KEYN-FM (103.7 MHz) is a radio station operating in Wichita, Kansas, owned by Audacy, Inc. The station broadcasts a classic hits music format, featuring hits from the 1970s and 1980s. The station's studios are located on East Douglas Avenue in East Wichita, while the transmitter is located outside Colwich, Kansas.

==History==
KEYN-FM signed on the air in October 1968 as a Top 40/CHR station, the first stereo FM station west of the Mississippi River. The station was co-owned with KEYN (then at 900 AM, now KSGL), with both stations simulcasting until 1975, when the AM flipped to country. In the 1970s, their studios were located at 2829 North Salina in Wichita. Later, studios were moved to the west end of the Central Heights Shopping Center at Central Avenue and Ridge Road.

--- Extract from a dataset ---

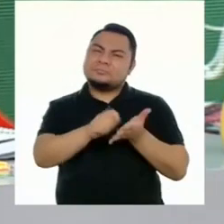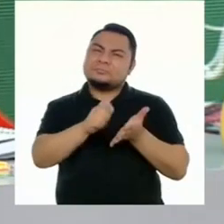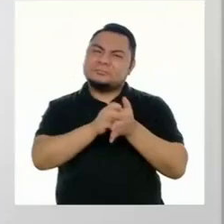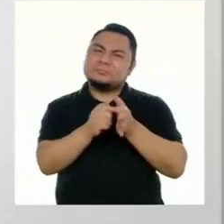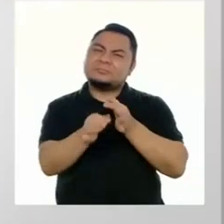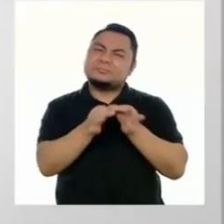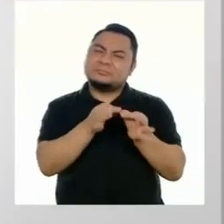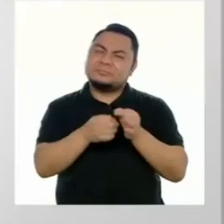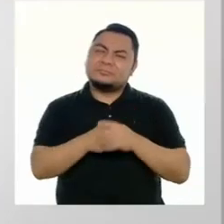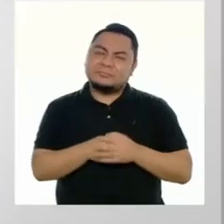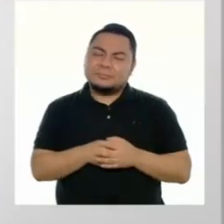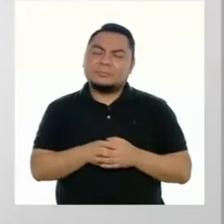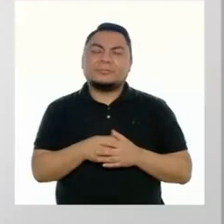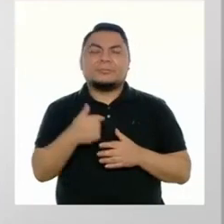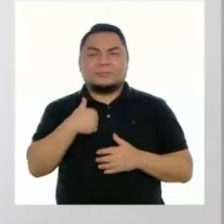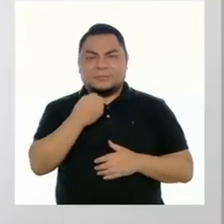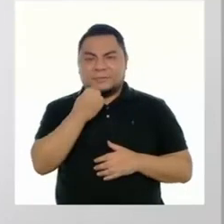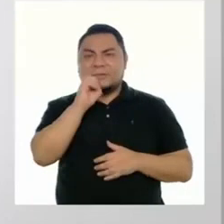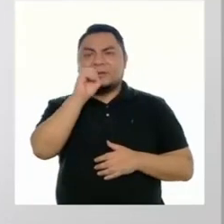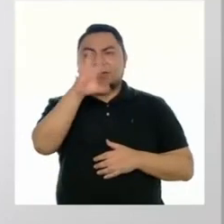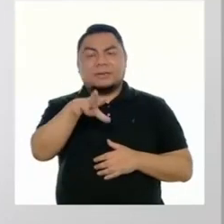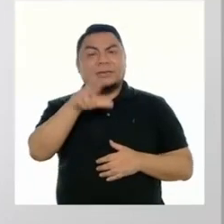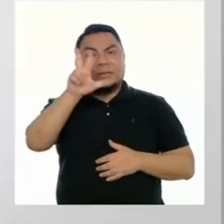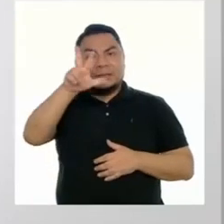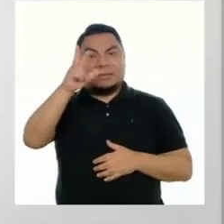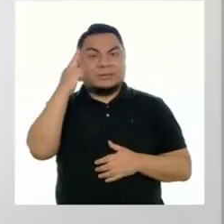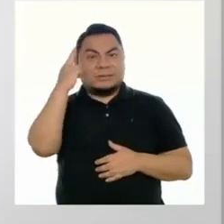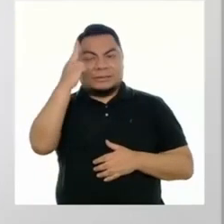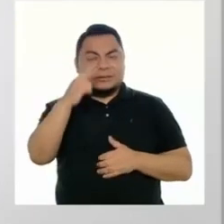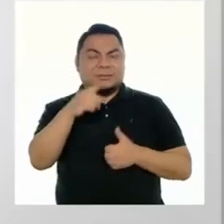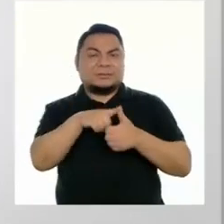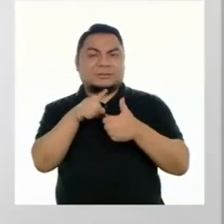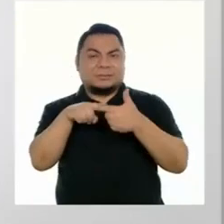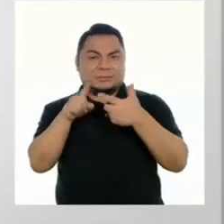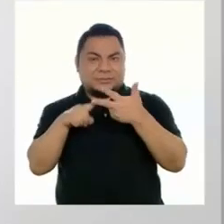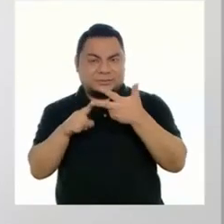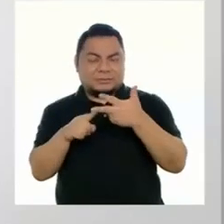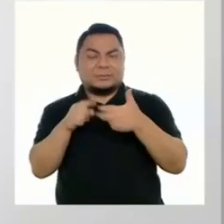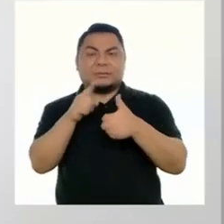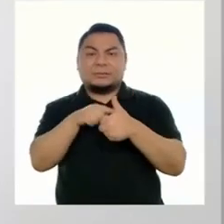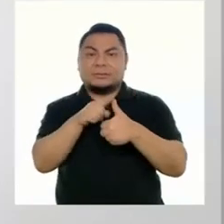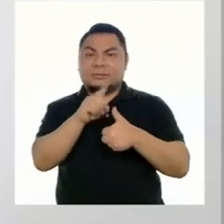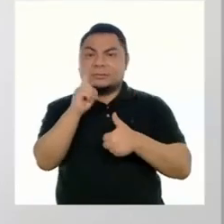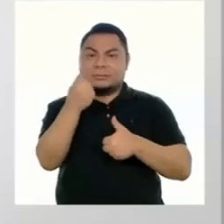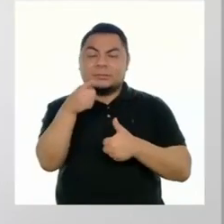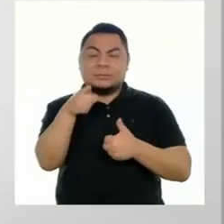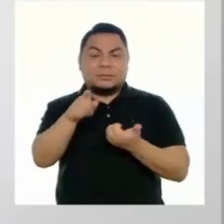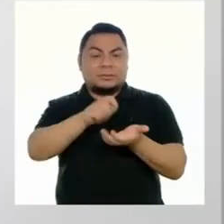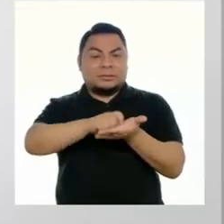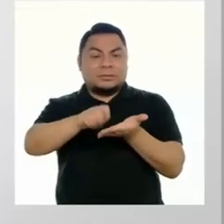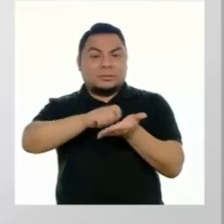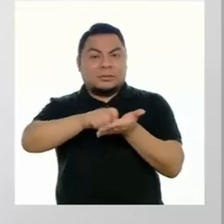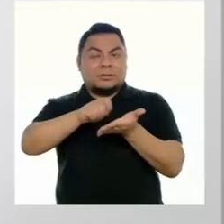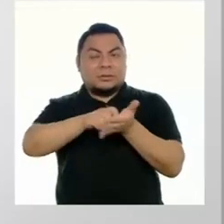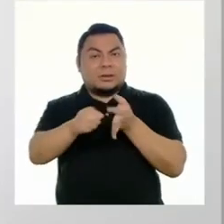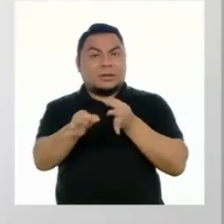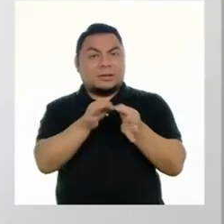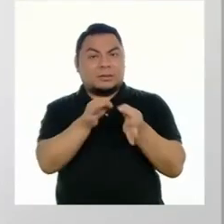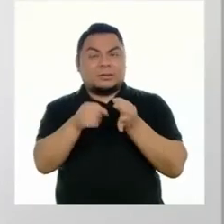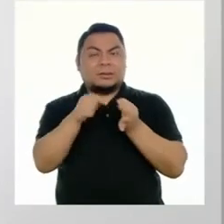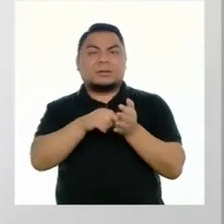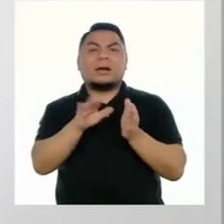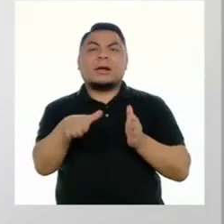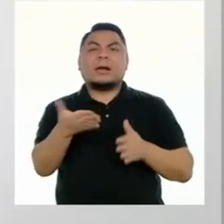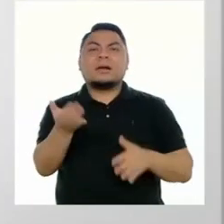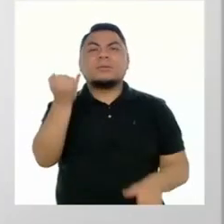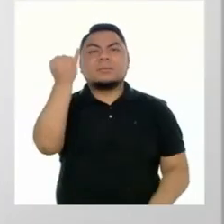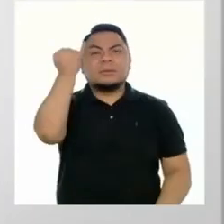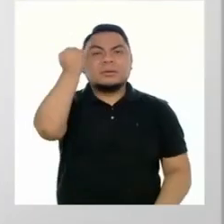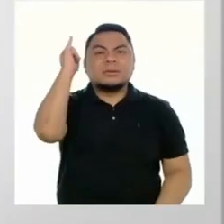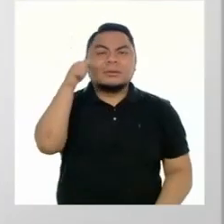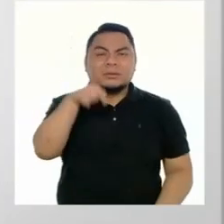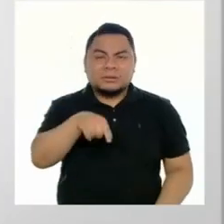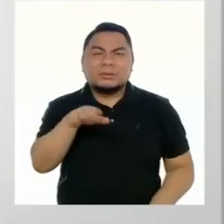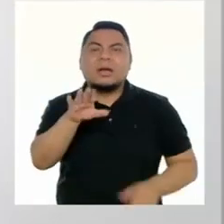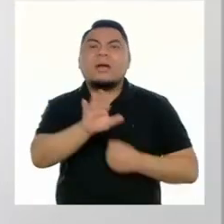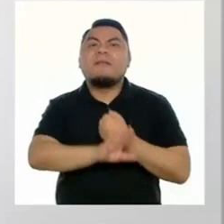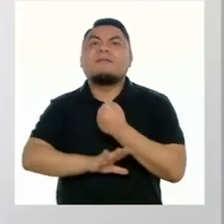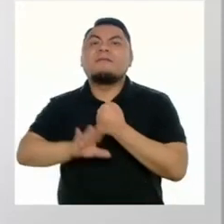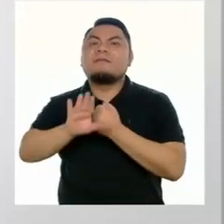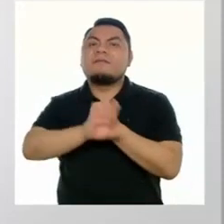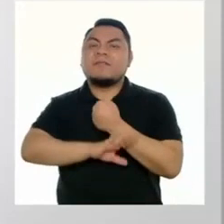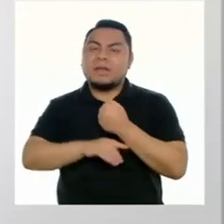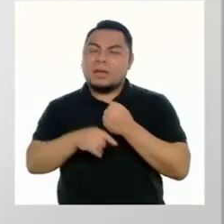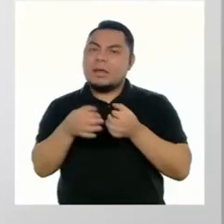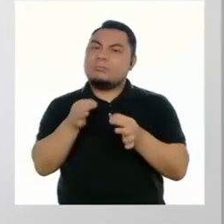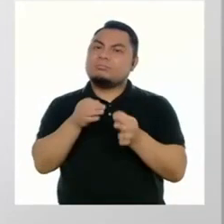argumentativo? Te puedo dar tres razones. En primer lugar, dentro de un texto argumentativo hay una idea que se defiende.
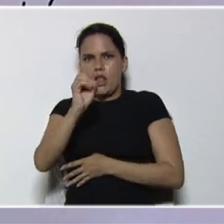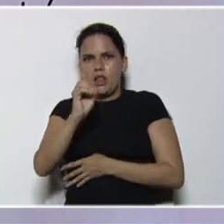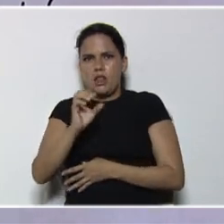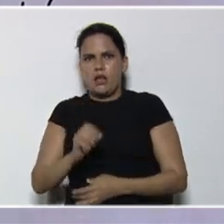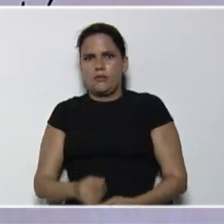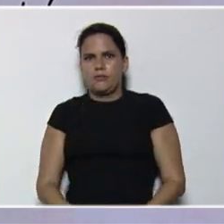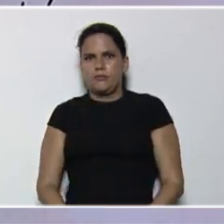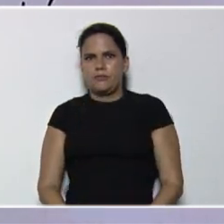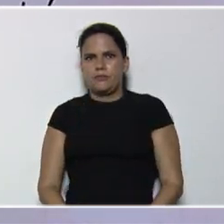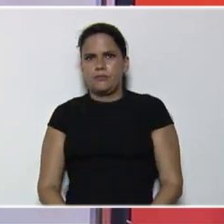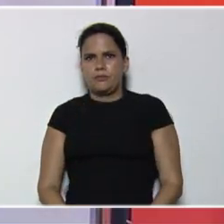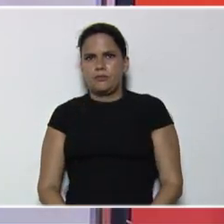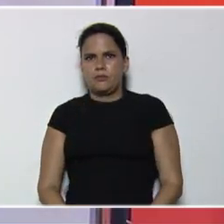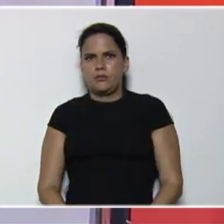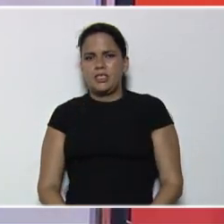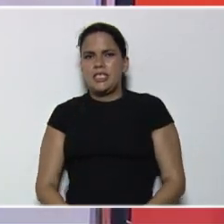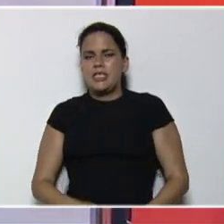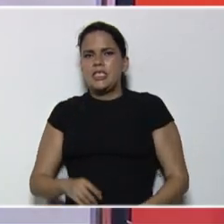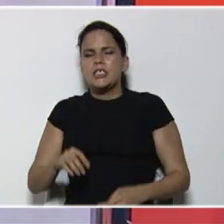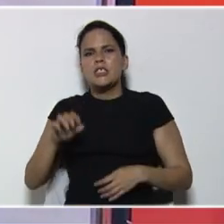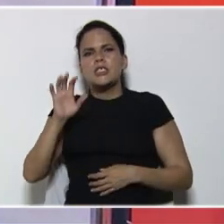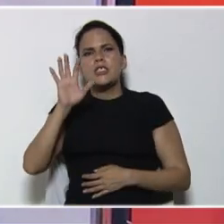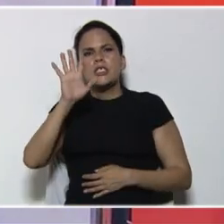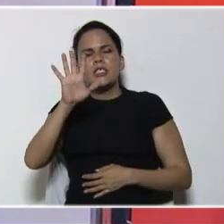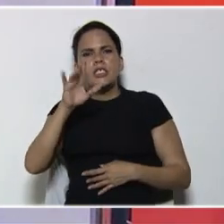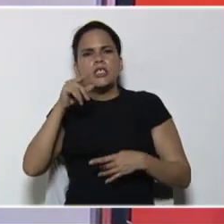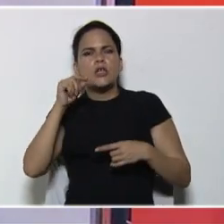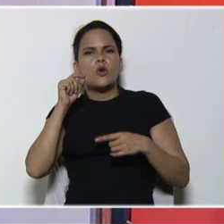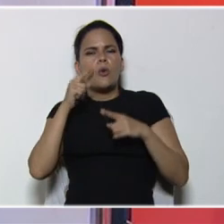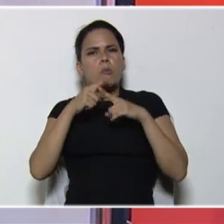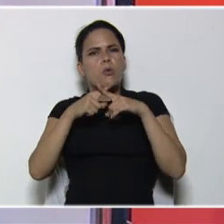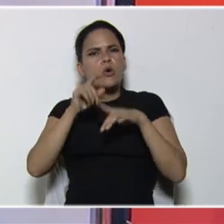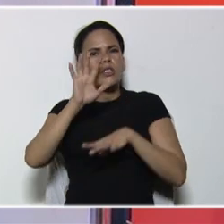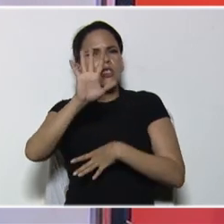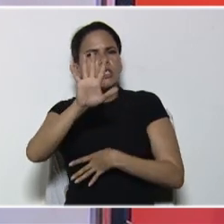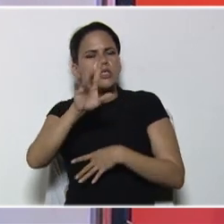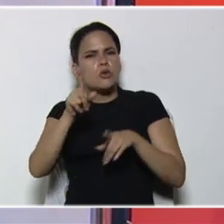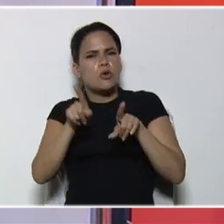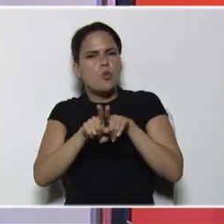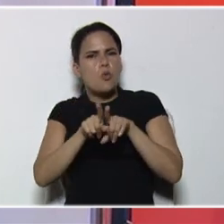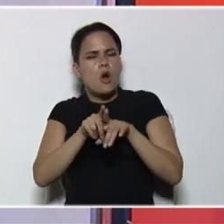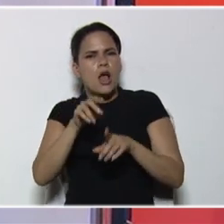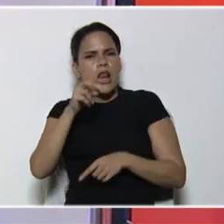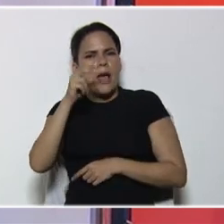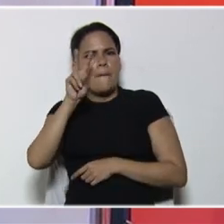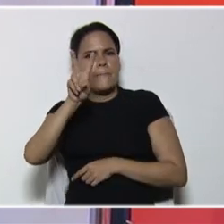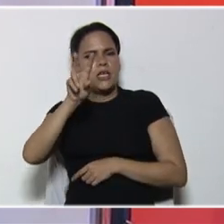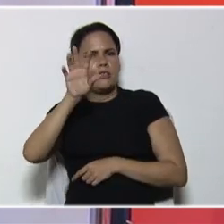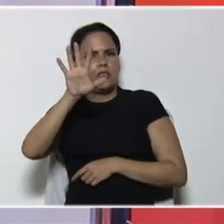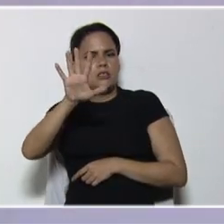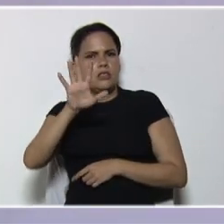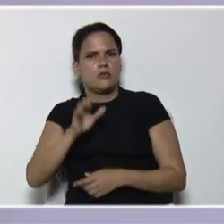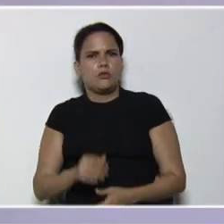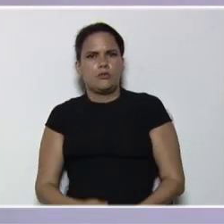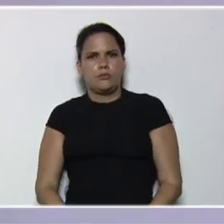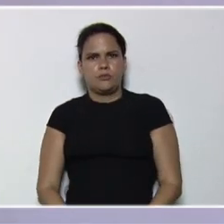y si 5x5 es 25, 5x5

During that time, the station's identification jingle was "FM 104 KEYN The Rock Of Wichita", and featured a graphic depicting the faces of Mount Rushmore, wearing stereo headphones. In 1974, KEYN AM and KEYN-FM was purchased by Robert Freeman, Lowell Denniston, and Frank Carney. Their AM sister station was sold in 1977, though KEYN-FM would become a sister station to KWBB (1410 AM) shortly thereafter. The station was purchased by TM alum Jimmy Long and country music artist Charley Pride doing business as Long-Pride Broadcasting in 1980; also that year, KEYN (AM) flipped to oldies under new KQAM call letters.

During the Top 40/CHR years, KEYN went by a few names, including "104 FM KEYN", "MusicRadio 104 KEYN", "103.7 KEYN", and "Power 104 KEYN".

Long-Pride Broadcasting sold KEYN-FM and their sister station KQAM in 1987 to Aberdeen Communications. On August 30, 1989, at Noon, after almost 22 years of playing the hits, KEYN-FM flipped to oldies as simply "KEYN FM 104". The final song as "Power 104" was "The End of the Innocence" by Don Henley, while the first song under the new format was "Ticket to Ride" by The Beatles. Aberdeen allowed their company to go to receivership in 1991, and was bought by Clear Channel Communications the following year. Throughout the late 1990s and 2000s, KEYN's format gradually evolved to Classic Hits. It previously used the slogans as "Good Time Oldies", "Wichita's Fun Oldies", and "The Greatest Hits of All Time". Their current slogan is "Greatest Hits 103.7 KEYN". Triathlon Broadcasting bought the station in 1994; Entercom (now Audacy) bought KEYN-FM in February 2000.

In early 2015, the station moved from the Brittany Place Shopping Center at East 21st Street and North Woodlawn Avenue to the Ruffin Building at 9111 East Douglas, formerly the Pizza Hut headquarters.